Fasya terkekeh mendengarnya. Tak perlu diperjelas, dia juga tahu tentang itu. Tapi masalahnya, dia tak kunjung hamil. "Aku sedang tak ingin becanda Nggo."
"Aku juga tak sedang becanda."
"Aku sudah melakukan berbagai macam usaha, tapi hasilnya, aku tak kunjung hamil meski hasil pemeriksaan menyebutkan jika aku subur."
"Itu dia," sahut Ringgo cepat. "Kau subur, tapi kenapa tak kunjung hamil? Mungkinkah jika masalahnya ada pada Sabda?"
Fasya tersenyum getir mendengar kesimpulan yang diambil Ringgo. "Sabda juga subur. Kita melakukan pemeriksaan bersama. Jadi kau jangan mengada ada dengan mengatakan jika Sabda mandul."
Ringgo berdecak kesal. "Bukan begitu maksudku. Kadang meski subur, pria susah memiliki anak karena kualitas sperrmanya yang kurang bagus. Mungkin dia terlalu kelelahan dan stress karena pekerjaannya. Atau bisa juga, kalian terlalu sering melakukan hubungan badan."
"Apa maksudmu, kau menyuruhku dan Sabda melakukan program kehamilan?"
Ringgo menggeleng. "Jika Sabda memang tak bisa membuatmu hamil, mungkin aku bisa."
Fasya langsung melotot mendengarnya. "Apa kau gila?" makinya.
Lagi-lagi Ringgo menggeleng. "Tidak ada salahnyakan dicoba?"
"Lupakan ide gila itu," Fasya bangkit dari duduknya. Mengambil tas dan hendak pergi, tapi lagi-lagi, Ringgo lebih dulu mencekal pergelangan tangannya. "Lepaskan aku Nggo. Jangan harap aku akan menyetujui ide gilamu itu."

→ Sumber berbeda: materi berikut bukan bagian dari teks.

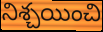
నిశ్చయించిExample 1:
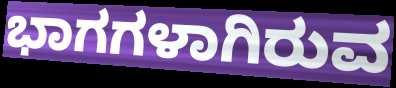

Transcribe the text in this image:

ಭಾಗಗಳಾಗಿರುವ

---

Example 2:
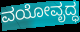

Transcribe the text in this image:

ವಯೋವೃದ್ಧ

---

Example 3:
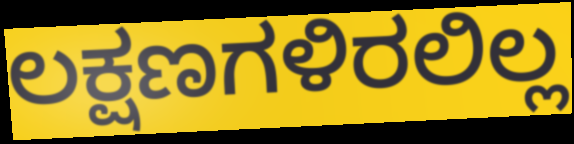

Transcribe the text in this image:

ಲಕ್ಷಣಗಳಿರಲಿಲ್ಲ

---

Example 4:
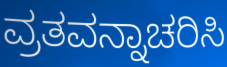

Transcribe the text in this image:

ವ್ರತವನ್ನಾಚರಿಸಿ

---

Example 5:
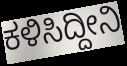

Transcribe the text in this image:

ಕಳಿಸಿದ್ದೀನಿ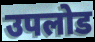
उपलोड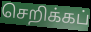
செறிக்கப்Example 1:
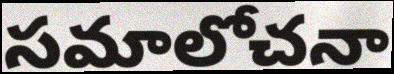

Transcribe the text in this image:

సమాలోచనా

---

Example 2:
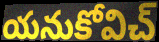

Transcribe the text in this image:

యనుకోవిచ్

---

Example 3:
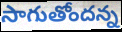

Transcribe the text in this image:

సాగుతోందన్న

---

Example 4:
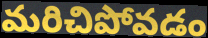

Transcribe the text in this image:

మరిచిపోవడం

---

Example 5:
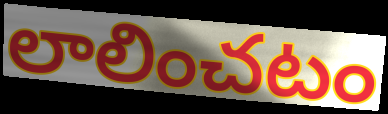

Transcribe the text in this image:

లాలించటంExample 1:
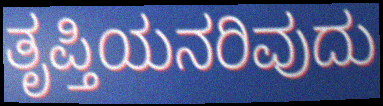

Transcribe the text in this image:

ತೃಪ್ತಿಯನರಿವುದು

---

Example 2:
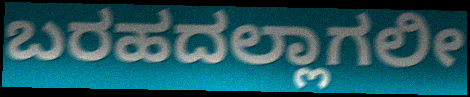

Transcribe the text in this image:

ಬರಹದಲ್ಲಾಗಲೀ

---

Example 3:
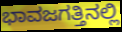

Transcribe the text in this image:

ಭಾವಜಗತ್ತಿನಲ್ಲಿ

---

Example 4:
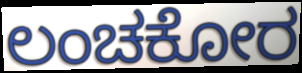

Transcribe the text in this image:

ಲಂಚಕೋರ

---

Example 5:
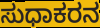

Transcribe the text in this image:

ಸುಧಾಕರನ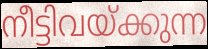
നീട്ടിവയ്ക്കുന്ന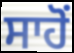
ਸਾਹੋਂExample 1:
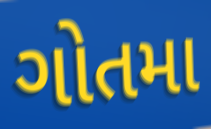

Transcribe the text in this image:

ગોતમા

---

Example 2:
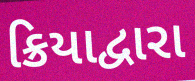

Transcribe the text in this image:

ક્રિયાદ્વારા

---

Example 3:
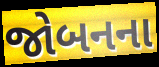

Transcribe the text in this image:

જોબનના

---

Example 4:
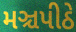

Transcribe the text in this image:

મઞ્ચપીઠે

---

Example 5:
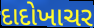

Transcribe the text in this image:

દાદોખાચરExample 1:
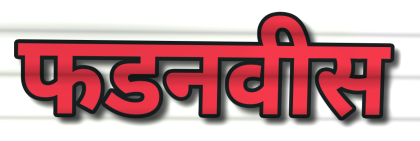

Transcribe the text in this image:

फडनवीस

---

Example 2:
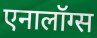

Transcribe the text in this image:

एनालॉग्स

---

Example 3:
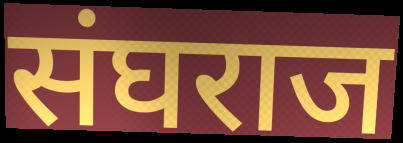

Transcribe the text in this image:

संघराज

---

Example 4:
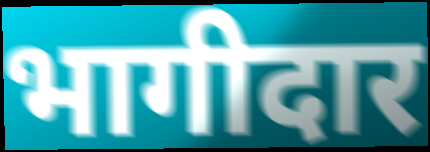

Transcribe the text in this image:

भागीदार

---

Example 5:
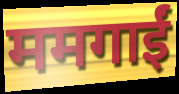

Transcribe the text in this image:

ममगाईं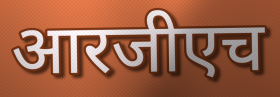
आरजीएच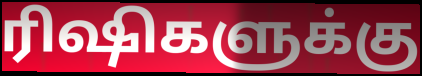
ரிஷிகளுக்கு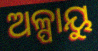
ଅଳ୍ପାୟୁ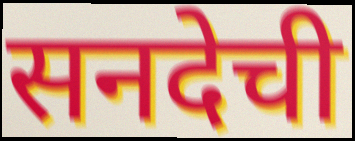
सनदेची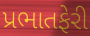
પ્રભાતફેરી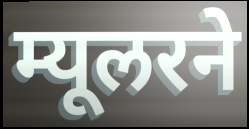
म्यूलरने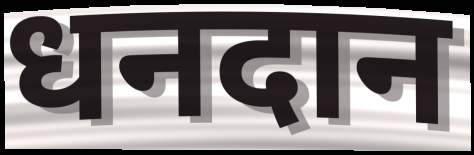
धनदानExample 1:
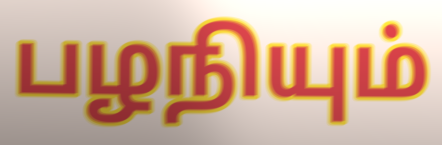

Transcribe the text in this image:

பழநியும்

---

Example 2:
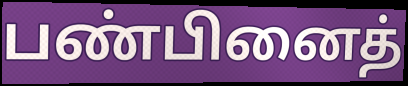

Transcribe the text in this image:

"Jangan buru-buru menolak, pikirkan dulu. Hanya dengan hamil, kau bisa mempertahankan Sabda. Dan aku yakin, jika kau hamil, Sabda akan melupakan anak wanita itu karena dia memiliki anak sendiri. Anak yang dia pikir anak kalian berdua."
"Tapi aku tetap ti_"
"Pikirkan dulu," potong Rinngo cepat. "Jangan tergesa gesa mengambil keputusan. Jika suatu saat nanti kau menyetujui ideku, segera hubungi aku. Aku akan selalu siap untukmu."